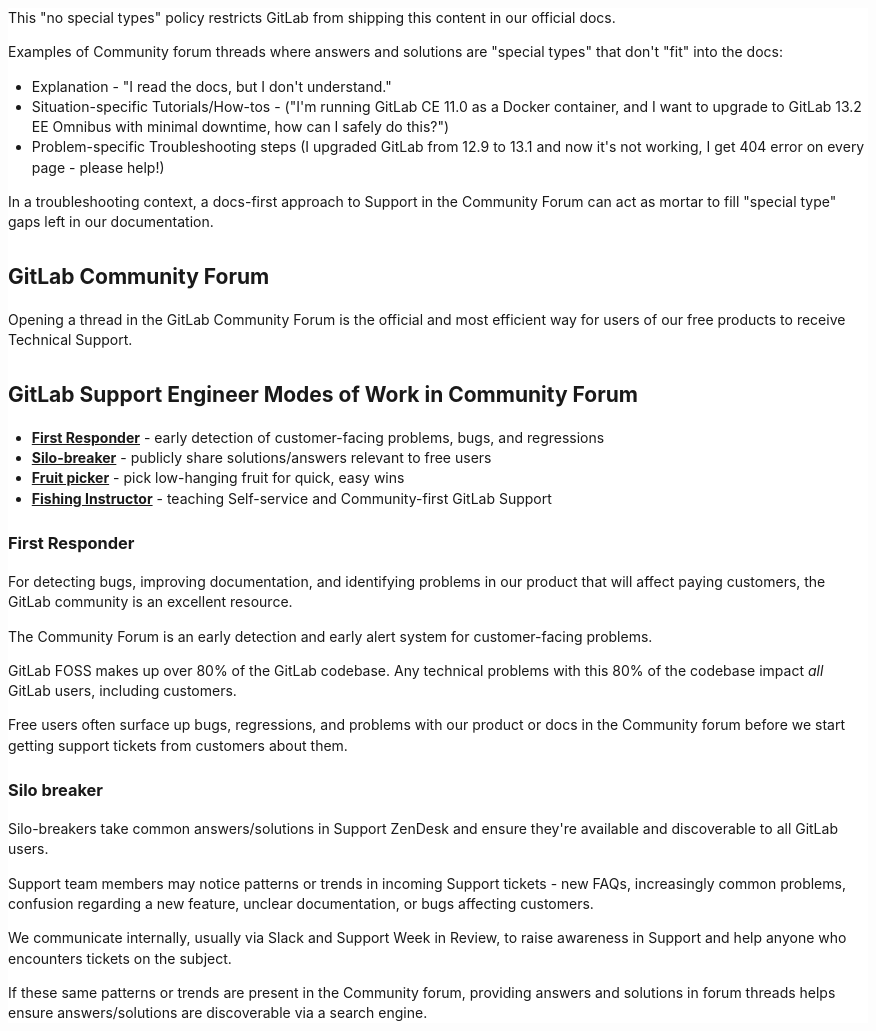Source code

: This "no special types" policy restricts GitLab from shipping this content in our official docs.

Examples of Community forum threads where answers and solutions are "special types" that don't "fit" into the docs:

* Explanation - "I read the docs, but I don't understand."
* Situation-specific Tutorials/How-tos - ("I'm running GitLab CE 11.0 as a Docker container, and I want to upgrade to GitLab 13.2 EE Omnibus with minimal downtime, how can I safely do this?")
* Problem-specific Troubleshooting steps (I upgraded GitLab from 12.9 to 13.1 and now it's not working, I get 404 error on every page - please help!)

In a troubleshooting context, a docs-first approach to Support in the Community Forum can act as mortar to fill "special type" gaps left in our documentation.

## GitLab Community Forum

Opening a thread in the GitLab Community Forum is the official and most efficient way for users of our free products to receive Technical Support.

## GitLab Support Engineer Modes of Work in Community Forum

- **[First Responder](#first-responder)** - early detection of customer-facing problems, bugs, and regressions
- **[Silo-breaker](#silo-breaker)** - publicly share solutions/answers relevant to free users
- **[Fruit picker](#fruit-picker)** - pick low-hanging fruit for quick, easy wins
- **[Fishing Instructor](#fishing-instructor)** - teaching Self-service and Community-first GitLab Support

### First Responder

For detecting bugs, improving documentation, and identifying problems in our product that will affect paying customers, the GitLab community is an excellent resource.

The Community Forum is an early detection and early alert system for customer-facing problems.

GitLab FOSS makes up over 80% of the GitLab codebase. Any technical problems with this 80% of the codebase impact *all* GitLab users, including customers.

Free users often surface up bugs, regressions, and problems with our product or docs in the Community forum before we start getting support tickets from customers about them.

### Silo breaker

Silo-breakers take common answers/solutions in Support ZenDesk and ensure they're available and discoverable to all GitLab users.

Support team members may notice patterns or trends in incoming Support tickets - new FAQs, increasingly common problems, confusion regarding a new feature, unclear documentation, or bugs affecting customers.

We communicate internally, usually via Slack and Support Week in Review, to raise awareness in Support and help anyone who encounters tickets on the subject.

If these same patterns or trends are present in the Community forum, providing answers and solutions in forum threads helps ensure answers/solutions are discoverable via a search engine.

[Task brief] Every line from the line containing "- **[First Responder](#first-responder)**" through the line containing "The Community Forum is" in the records above must be retyped exactly. Leave out the rest.

[Expected answer]
- **[First Responder](#first-responder)** - early detection of customer-facing problems, bugs, and regressions
- **[Silo-breaker](#silo-breaker)** - publicly share solutions/answers relevant to free users
- **[Fruit picker](#fruit-picker)** - pick low-hanging fruit for quick, easy wins
- **[Fishing Instructor](#fishing-instructor)** - teaching Self-service and Community-first GitLab Support

### First Responder

For detecting bugs, improving documentation, and identifying problems in our product that will affect paying customers, the GitLab community is an excellent resource.

The Community Forum is an early detection and early alert system for customer-facing problems.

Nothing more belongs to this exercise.